It is one of only two known copies to exist in the state. If not for its historical importance, even the most fervent bibliophile might agree: the fewer copies in the world the better.

“Shadows from the Walls of Death” is dangerous not in the sense of a book containing radical ideas. Nor is it dangerous in the way a bomb-building manual might be. In fact, after the title page and preface, the following 86 pages, each one measuring about 22 by 30 inches, contain no printed words at all.

Michigan State University holds the other copy of “Shadows” in its Special Collections library division. The volume is sealed in a protective container, and each page is individually encapsulated.

Prospective “readers” of “Shadows” at the Buhr building must wear blue plastic protective gloves. During a visit to the Buhr some days ago, the book was wheeled out slowly on its individual cart. The marbled pattern on the cover showed through a protective thick-gauge plastic bag.

I held my breath as I gingerly eased open the cover, and while “reading” the pages I was careful to avoid any skin contact. “Shadows” is saturated with a deadly amount of arsenic.

UM alum Robert Kedzie created “Shadows from the Walls of Death.” After receiving his degree with the medical school’s first graduating class, in 1851, Kedzie established a medical practice in Kalamazoo and later Eaton County’s Vermontville. He left his practice, along with his wife and three sons, to serve as a Civil War surgeon with Michigan’s 12th Regiment. Kedzie was captured and imprisoned at Shiloh, but paroled.

_LISTED RECORDS_
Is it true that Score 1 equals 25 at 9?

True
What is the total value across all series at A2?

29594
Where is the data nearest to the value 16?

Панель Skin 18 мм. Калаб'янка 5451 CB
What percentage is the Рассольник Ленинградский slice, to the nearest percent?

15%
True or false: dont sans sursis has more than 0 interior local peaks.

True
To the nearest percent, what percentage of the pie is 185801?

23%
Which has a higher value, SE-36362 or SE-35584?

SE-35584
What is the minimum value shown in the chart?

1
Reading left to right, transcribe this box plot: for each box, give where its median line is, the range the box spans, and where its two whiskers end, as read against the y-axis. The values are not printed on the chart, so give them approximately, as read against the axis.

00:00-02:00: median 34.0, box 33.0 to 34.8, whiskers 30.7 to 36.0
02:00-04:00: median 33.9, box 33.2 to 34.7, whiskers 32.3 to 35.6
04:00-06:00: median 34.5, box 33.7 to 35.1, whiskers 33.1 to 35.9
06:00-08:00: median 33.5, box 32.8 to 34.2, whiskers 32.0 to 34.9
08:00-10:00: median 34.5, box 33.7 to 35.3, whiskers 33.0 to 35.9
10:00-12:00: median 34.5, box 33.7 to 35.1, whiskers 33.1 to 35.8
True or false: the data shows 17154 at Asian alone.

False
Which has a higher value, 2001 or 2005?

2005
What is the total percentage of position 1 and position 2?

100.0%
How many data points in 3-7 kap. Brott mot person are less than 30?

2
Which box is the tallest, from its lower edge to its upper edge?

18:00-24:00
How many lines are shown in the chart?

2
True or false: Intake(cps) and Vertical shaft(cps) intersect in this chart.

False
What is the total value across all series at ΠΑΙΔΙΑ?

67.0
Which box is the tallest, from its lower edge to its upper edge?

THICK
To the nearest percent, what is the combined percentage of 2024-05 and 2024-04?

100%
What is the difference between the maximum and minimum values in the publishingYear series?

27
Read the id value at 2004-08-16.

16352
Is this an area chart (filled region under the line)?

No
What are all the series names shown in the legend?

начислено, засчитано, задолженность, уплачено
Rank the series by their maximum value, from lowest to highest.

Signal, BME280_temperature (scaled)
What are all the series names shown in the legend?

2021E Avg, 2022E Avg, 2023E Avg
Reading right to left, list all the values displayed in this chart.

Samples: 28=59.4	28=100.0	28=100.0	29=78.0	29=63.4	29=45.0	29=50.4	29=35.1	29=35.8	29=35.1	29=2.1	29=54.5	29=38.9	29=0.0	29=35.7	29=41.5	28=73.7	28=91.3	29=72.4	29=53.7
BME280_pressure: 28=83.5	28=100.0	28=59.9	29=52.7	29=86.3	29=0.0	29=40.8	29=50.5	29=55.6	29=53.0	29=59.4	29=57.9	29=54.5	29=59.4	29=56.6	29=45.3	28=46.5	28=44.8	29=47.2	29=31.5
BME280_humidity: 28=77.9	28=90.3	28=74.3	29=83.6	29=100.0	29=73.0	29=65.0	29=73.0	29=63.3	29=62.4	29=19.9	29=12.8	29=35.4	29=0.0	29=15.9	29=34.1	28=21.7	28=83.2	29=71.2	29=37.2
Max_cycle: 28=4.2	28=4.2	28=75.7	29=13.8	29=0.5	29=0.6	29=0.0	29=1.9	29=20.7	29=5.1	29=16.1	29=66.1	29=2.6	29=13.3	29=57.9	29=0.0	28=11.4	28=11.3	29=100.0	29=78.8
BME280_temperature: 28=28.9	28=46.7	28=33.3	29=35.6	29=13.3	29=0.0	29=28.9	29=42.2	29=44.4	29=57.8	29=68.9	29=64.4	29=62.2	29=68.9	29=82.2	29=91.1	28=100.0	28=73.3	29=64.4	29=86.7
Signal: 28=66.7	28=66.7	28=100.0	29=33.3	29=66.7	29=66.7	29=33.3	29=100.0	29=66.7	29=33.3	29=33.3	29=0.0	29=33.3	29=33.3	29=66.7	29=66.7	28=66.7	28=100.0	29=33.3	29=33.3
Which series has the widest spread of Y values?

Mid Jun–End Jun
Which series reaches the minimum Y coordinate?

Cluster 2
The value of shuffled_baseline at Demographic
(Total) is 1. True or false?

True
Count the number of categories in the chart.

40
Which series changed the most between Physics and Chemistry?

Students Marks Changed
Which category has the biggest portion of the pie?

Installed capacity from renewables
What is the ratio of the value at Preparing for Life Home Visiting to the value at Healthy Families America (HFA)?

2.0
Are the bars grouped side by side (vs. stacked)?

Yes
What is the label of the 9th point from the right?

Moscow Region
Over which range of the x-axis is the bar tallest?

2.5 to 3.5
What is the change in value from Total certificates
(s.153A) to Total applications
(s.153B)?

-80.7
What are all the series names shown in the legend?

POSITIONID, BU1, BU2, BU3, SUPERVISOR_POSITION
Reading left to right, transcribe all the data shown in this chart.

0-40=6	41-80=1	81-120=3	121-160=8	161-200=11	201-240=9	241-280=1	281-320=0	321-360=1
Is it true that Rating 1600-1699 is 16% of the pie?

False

_PROBLEMS TO WORK ON_
1. Summarize the passage in two sentences.
2. Do these statements agree with the passage? Answer yes or no for each, and quote the deciding words. (a) Michigan State University holds the other copy of the book. (b) The pages after the title page and preface are filled with printed text. (c) Kedzie served as a Civil War surgeon with Michigan’s 12th Regiment.
3. Please reproduce the passage word for word from "UM alum Robert" to "Shiloh, but paroled.".
The lines are not needed for the work here.

_TASK-BY-TASK OUTPUTS_
1. “Shadows from the Walls of Death” is saturated with a deadly amount of arsenic, and it is one of only two known copies in the state, the other held by Michigan State University. It was created by UM alum Robert Kedzie, and readers at the Buhr building must wear blue plastic protective gloves.

2.
(a) Yes: “Michigan State University holds the other copy of “Shadows” in its Special Collections library division.”
(b) No: “the following 86 pages, each one measuring about 22 by 30 inches, contain no printed words at all.”
(c) Yes: “to serve as a Civil War surgeon with Michigan’s 12th Regiment.”

3.
UM alum Robert Kedzie created “Shadows from the Walls of Death.” After receiving his degree with the medical school’s first graduating class, in 1851, Kedzie established a medical practice in Kalamazoo and later Eaton County’s Vermontville. He left his practice, along with his wife and three sons, to serve as a Civil War surgeon with Michigan’s 12th Regiment. Kedzie was captured and imprisoned at Shiloh, but paroled.